## Passage provided:
=== Section Start ===
The Newberry Library is hosting a Religion and Culture in the Americas Seminar on Friday, November 10, 2017. Unlike other seminars, this one provides an opportunity for attendees to read the paper before the seminar and participate in the discussion. Neither presenter reads the paper at the seminar but rather comments on the goals of the work. A respondent critiques both papers and then the seminar is open for discussion.
The sponsors of the seminar are Albion College, the Cushwa Center for the Study of American Catholicism at the University of Notre Dame, University of Illinois at Chicago, and Wheaton College. More details below:
When: Friday, November 10, 2017 / 3:00pm to 5:00pm / Room 101
Where: The Newberry Library / 60 West Walton Street / Chicago IL 60610
Two papers will be presented:
The Benedictines, Sugar and Slavery: Texts, Contexts and Material Culture from the Mediterranean to the Atlantic Worlds
James Krippner, Haverford College
This paper will present an overview and some initial archival and visual culture research findings from Brazil and Portugal from what is ultimately intended to be a multi-volume study of sugar, slavery, and Christianity and in the Portuguese colonial world. The paper will emphasize the network of Benedictine monasteries within the Portuguese empire and especially colonial Brazil that developed from the late sixteenth through the eighteenth centuries, though I shall also consider the Benedictine presence in the late medieval Mediterranean world and early modern Angola. The paper will conclude with a brief discussion of the role played by Benedictines in terms of the abolition of slavery in Brazil. In 1871 Benedictines freed all their slaves, seventeen years prior to Brazilian emancipation in 1888.
=== Section End ===
## Task list:
1. In the seminar announcement, condense the paragraph beginning "The Newberry Library is hosting" into a short bulleted list that keeps its main facts.
2. Write the next part of the seminar announcement, picking up after its final sentence.

## Supplied material:
=== Section Start ===
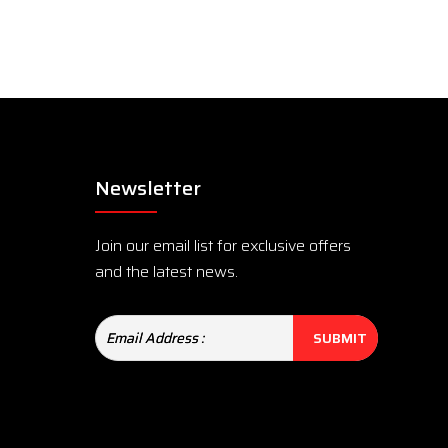
Newsletter
Join our email list for exclusive offers
and the latest news.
=== Section End ===
## Expected outputs:
1.
- The Newberry Library hosts a Religion and Culture in the Americas Seminar on Friday, November 10, 2017.
- Attendees read the papers in advance and join the discussion.
- Presenters don't read their papers aloud. They comment on the goals of the work.
- A respondent critiques both papers, and then the floor opens for discussion.

2.
Quaker Institutionalism and the Success of Antislavery Legislation:Kevin Vrevich, Ohio State University
The New England Yearly Meeting, 1760-1784
After declaring slavery incompatible with Truth and the Inner Light in the 1760s, Quakers worked tirelessly over the next three decades to eradicate slaveholding within their meetings and in the states where they lived. Yet while Quaker beliefs and Revolutionary rhetoric tend to receive credit for the success of gradual emancipation, Quakers’ institutional nature and past experience in politics played a far more vital role in securing antislavery victories. This paper seeks to examine the importance of Quaker institutions and activism to antislavery success through an examination of the New England Yearly Meeting in Rhode Island from 1760-1784.
The respondent for this session will be Aaron Fogleman, Northern Illinois University. Newberry Scholarly Seminar papers are pre-circulated electronically. For a copy of the paper, email scholl@newberry.org. Please only request a paper if you plan to attend.
For more information on the seminar series, please visit the Newberry website.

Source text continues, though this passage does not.